> _Task_:
Take each line of the listing that has the string "right" and report it.

> _Given material_:

"""

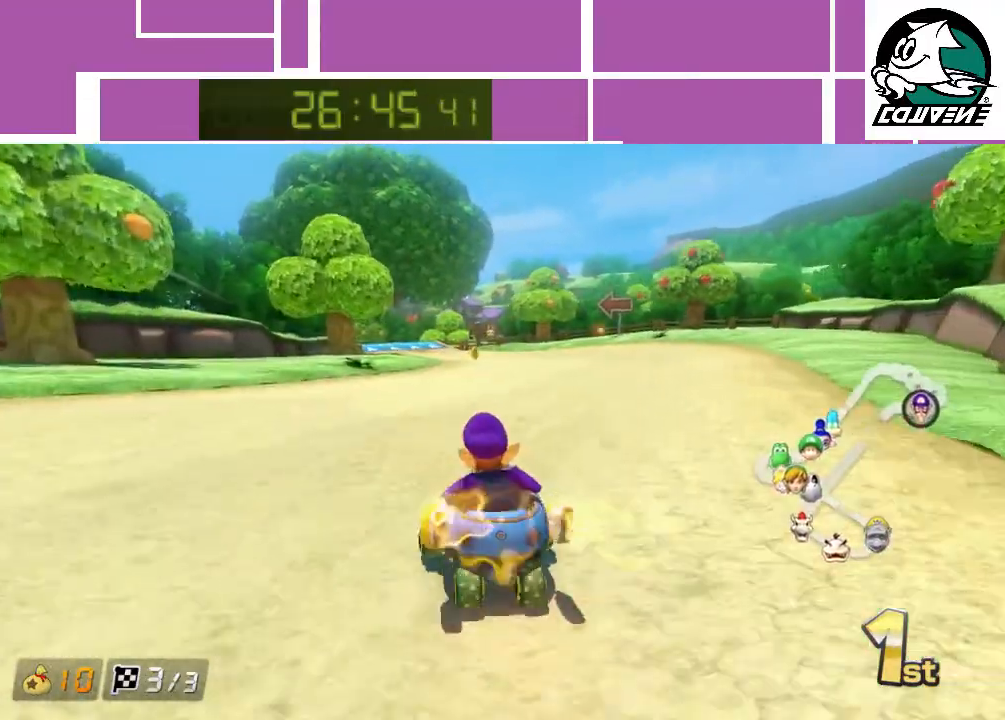
{"buttons": ["A", "R1"], "left_stick": "left", "events": []}
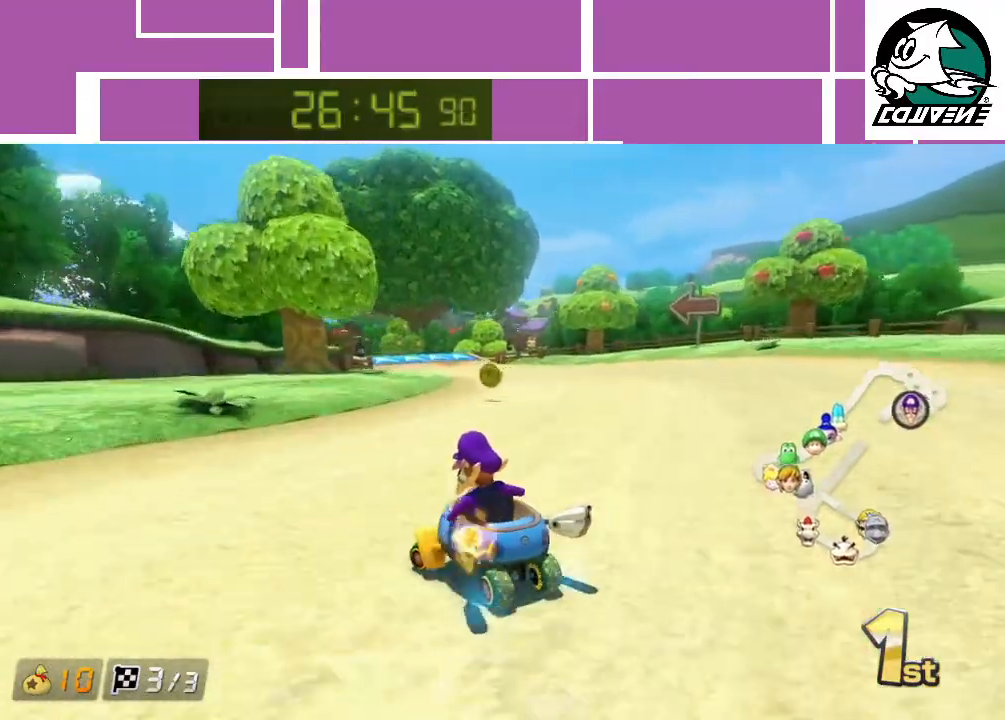
{"buttons": ["A", "R1"], "left_stick": "right", "events": [[183, "left_stick", "right"]]}
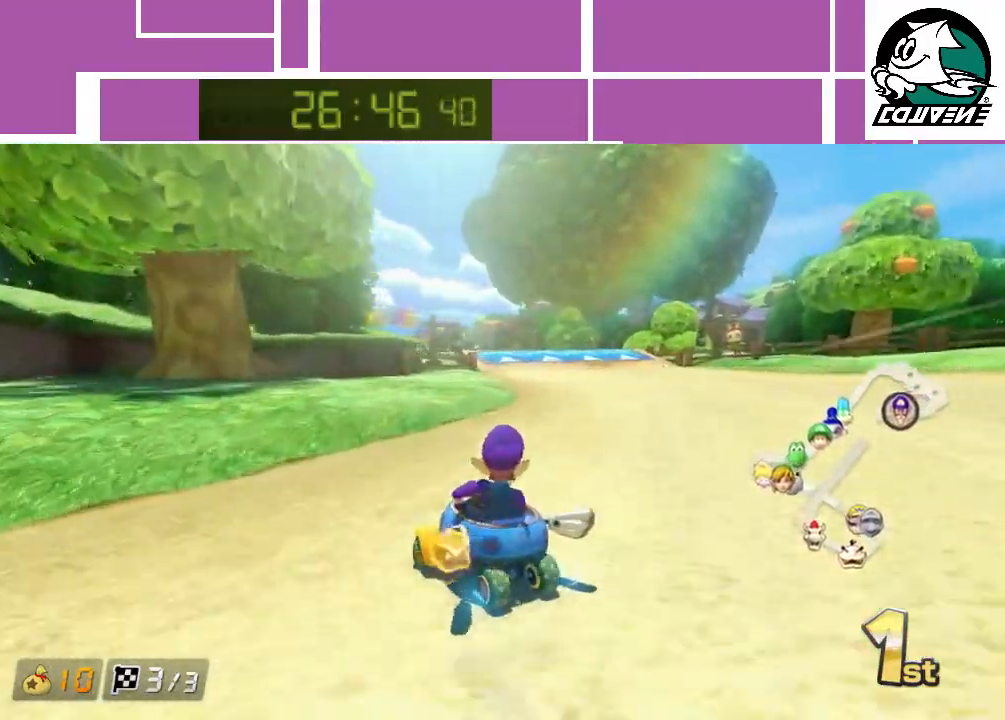
{"buttons": ["A"], "left_stick": "center", "events": [[183, "R1", "up"], [217, "left_stick", "up"], [300, "left_stick", "up-right"], [433, "left_stick", "center"]]}
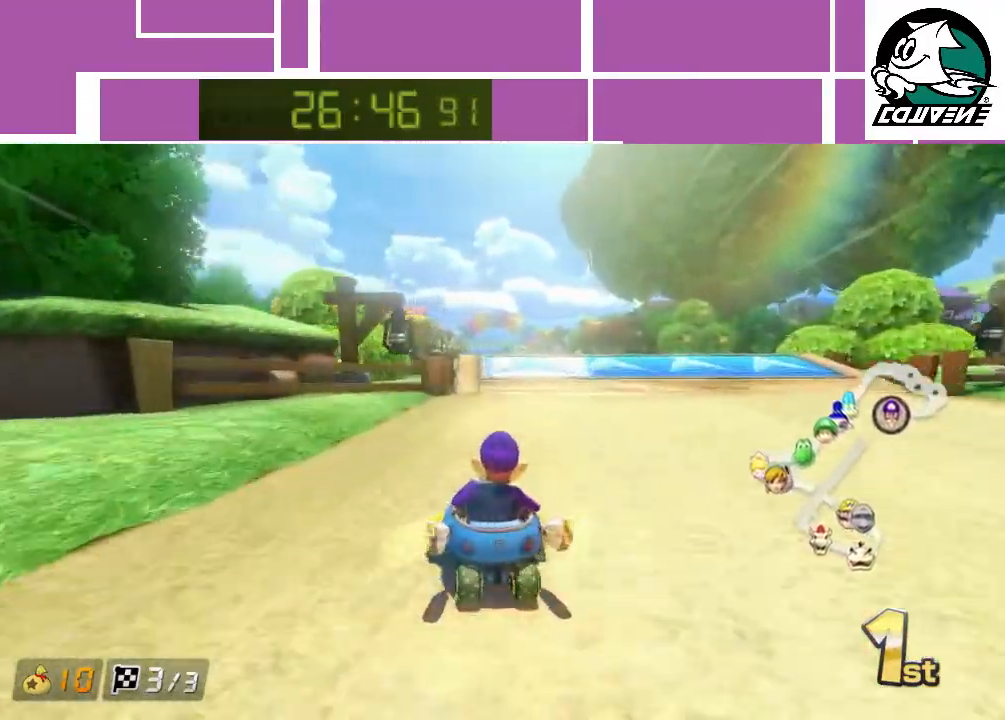
{"buttons": ["A"], "left_stick": "up", "events": [[267, "left_stick", "up"], [400, "R1", "down"], [500, "R1", "up"]]}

"""

> _Written response_:
{"buttons": ["A", "R1"], "left_stick": "right", "events": [[183, "left_stick", "right"]]}
{"buttons": ["A"], "left_stick": "center", "events": [[183, "R1", "up"], [217, "left_stick", "up"], [300, "left_stick", "up-right"], [433, "left_stick", "center"]]}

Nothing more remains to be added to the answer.